Secara diam-diam suatu hari Raja Harun Ar Rasyid pergi berekreasi ke suatu tempat. Ia ditemini seorang menteri bernama Ja’far, seorang teman minum bernama Ya’qub, dan Abu Nawas. Ketika sedang berjalan, dari kejauhan mereka melihat seorang kakek menunggang seekor keledai.
“Tanyai orang tua itu,” suruh sang Raja secara iseng kepada Abu Nawas.
Begitu dekat Abu Nawas menghampirinya.
“Maaf, Kek. Anda dari mana?” Tanya Abu Nawas.
“Dari Bashrah,” jawab si Kakek.
“Mau ke mana?”
“Mau ke Baghdad.”
“Ada keperluan apa?”
“Mencari obat untuk sakit mataku ini.”
Ketika si Kakek sedang memperlihatkan matanya sakit kepada Ja’far dan Ya’qub, sang Raja menarik tangan Abu Nawas.
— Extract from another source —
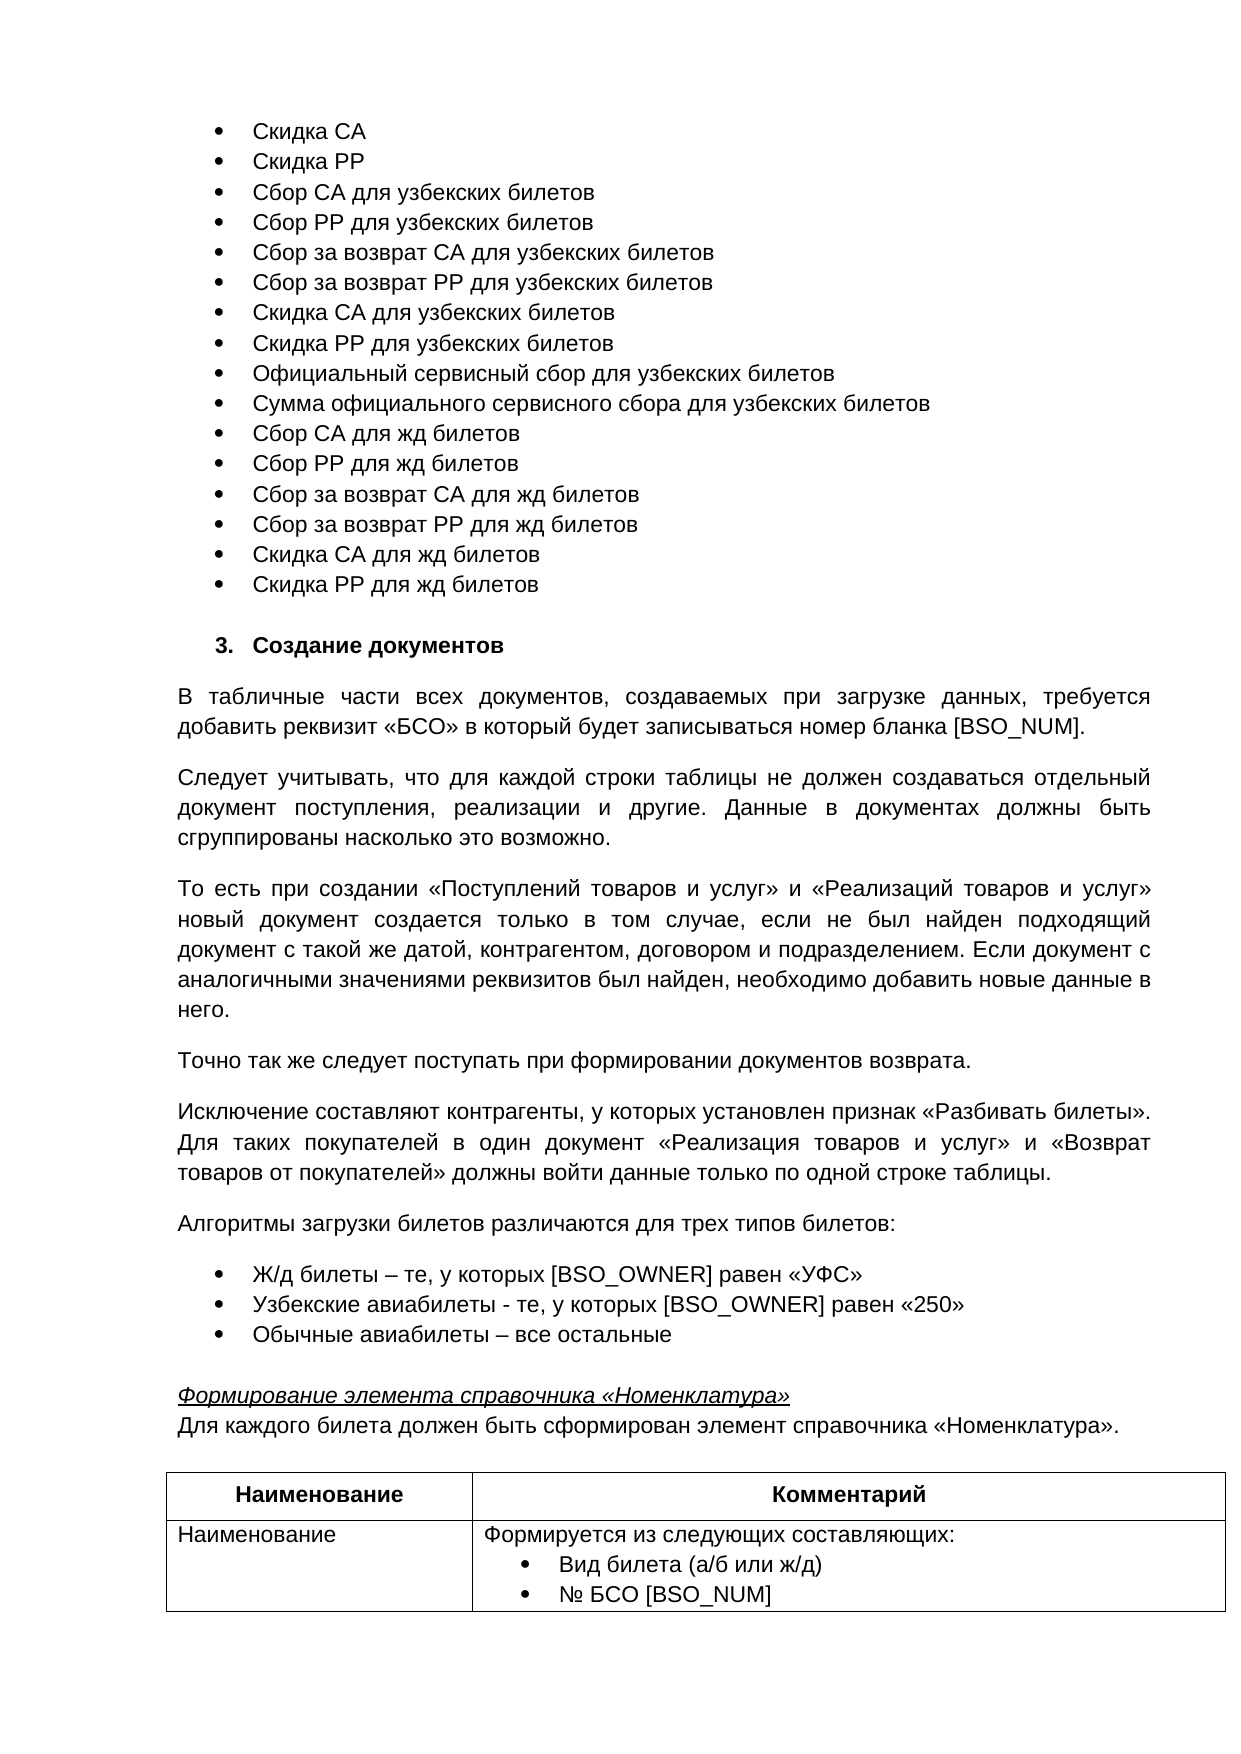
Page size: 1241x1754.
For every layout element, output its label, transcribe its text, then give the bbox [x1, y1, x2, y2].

“Kamu ajak ia bergurau,” bisik sang Raja.
“Jangan, Baginda. Kasihan orang tua. Saya takut ia akan marah,” jawab Abu Nawas.
“Sudahlah, itu nanti urusanku. Pokoknya ajak ia bergurau,” desak sang Raja.
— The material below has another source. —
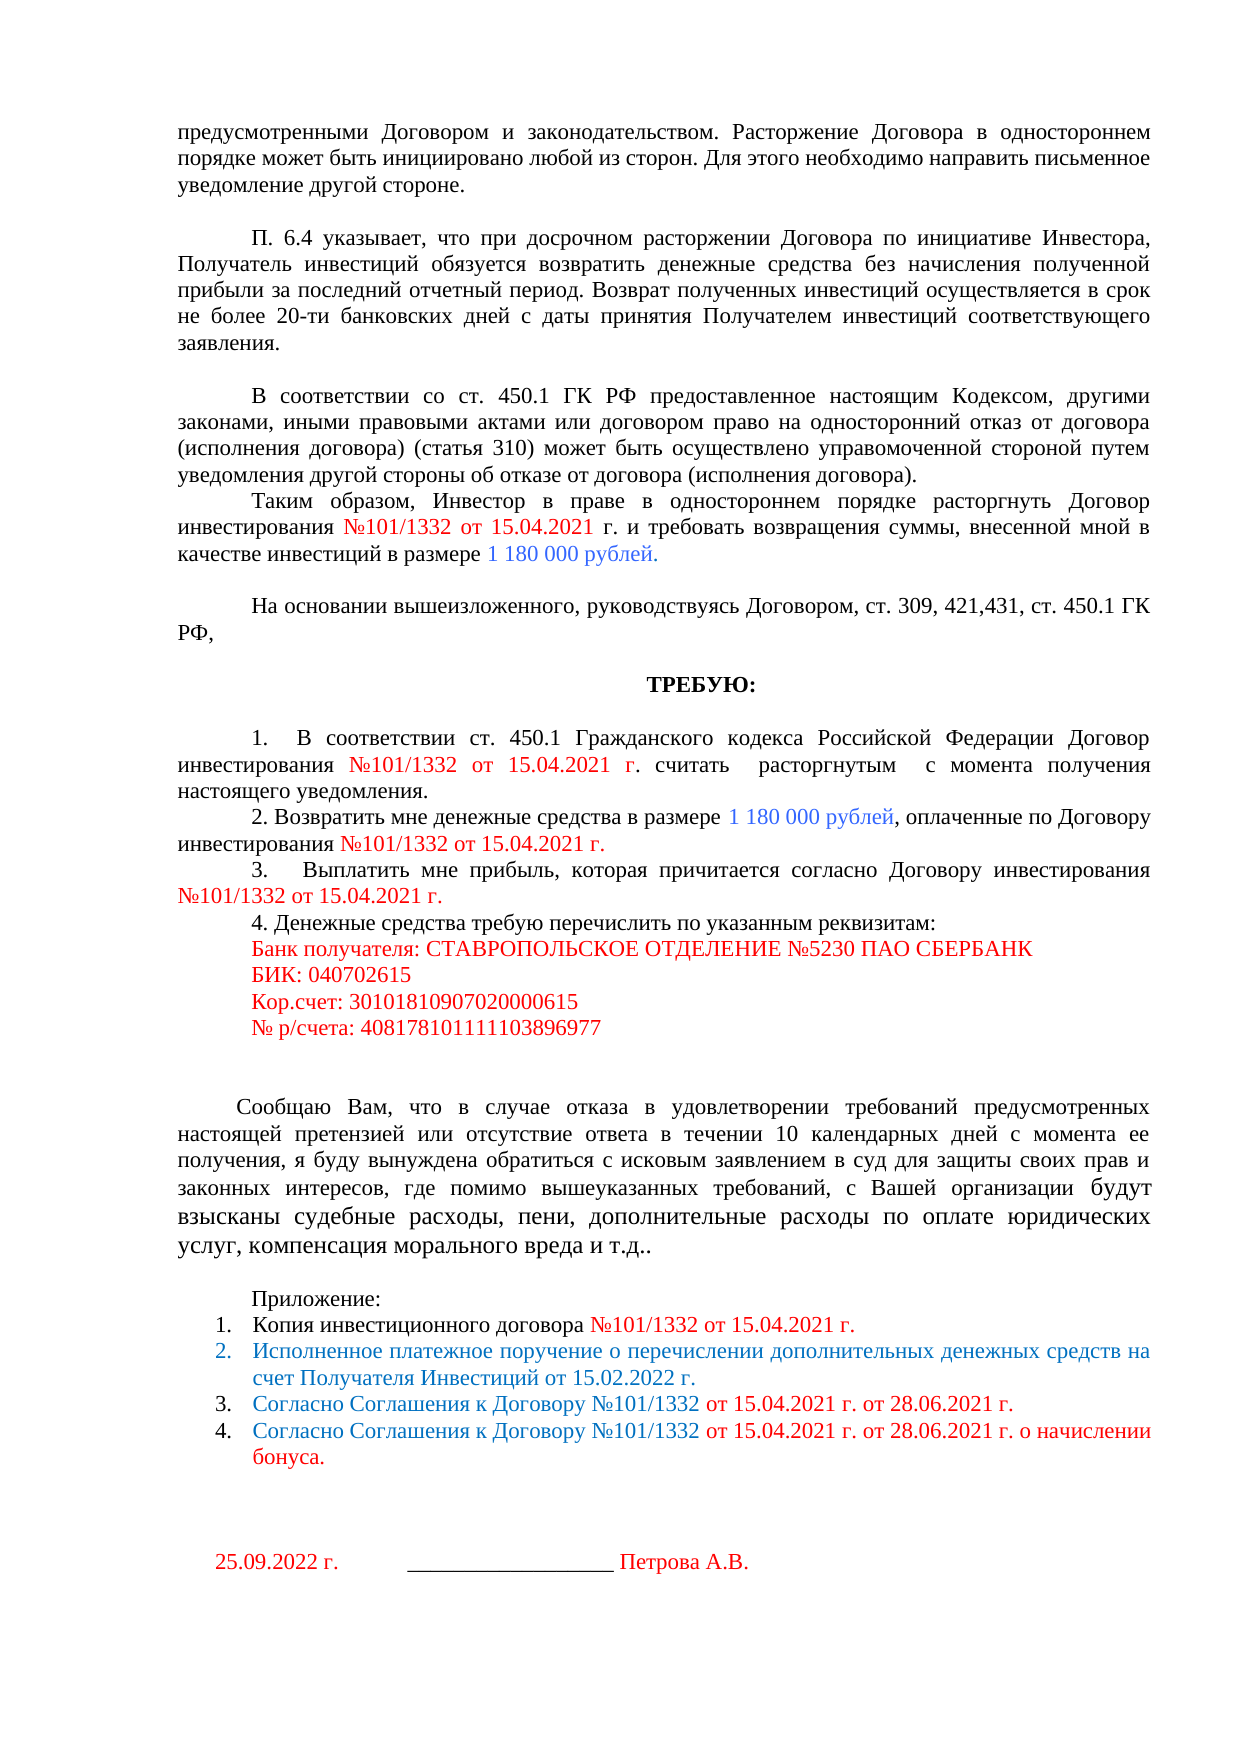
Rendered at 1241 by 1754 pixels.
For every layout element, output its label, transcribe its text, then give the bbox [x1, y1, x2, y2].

“Baiklah, kalau begitu,” kata Abu Nawas.
Abu Nawas kembali menghampiri si Kakek.
“Kek, misalkan aku beri Anda resep untuk obat sakit mata Anda itu, imbalan apa yang akan Anda berikan padaku?” Tanya Abu Nawas.
“Pokoknya aku akan memberikan imbalan yang terbaik untukmu,” jawab si Kakek.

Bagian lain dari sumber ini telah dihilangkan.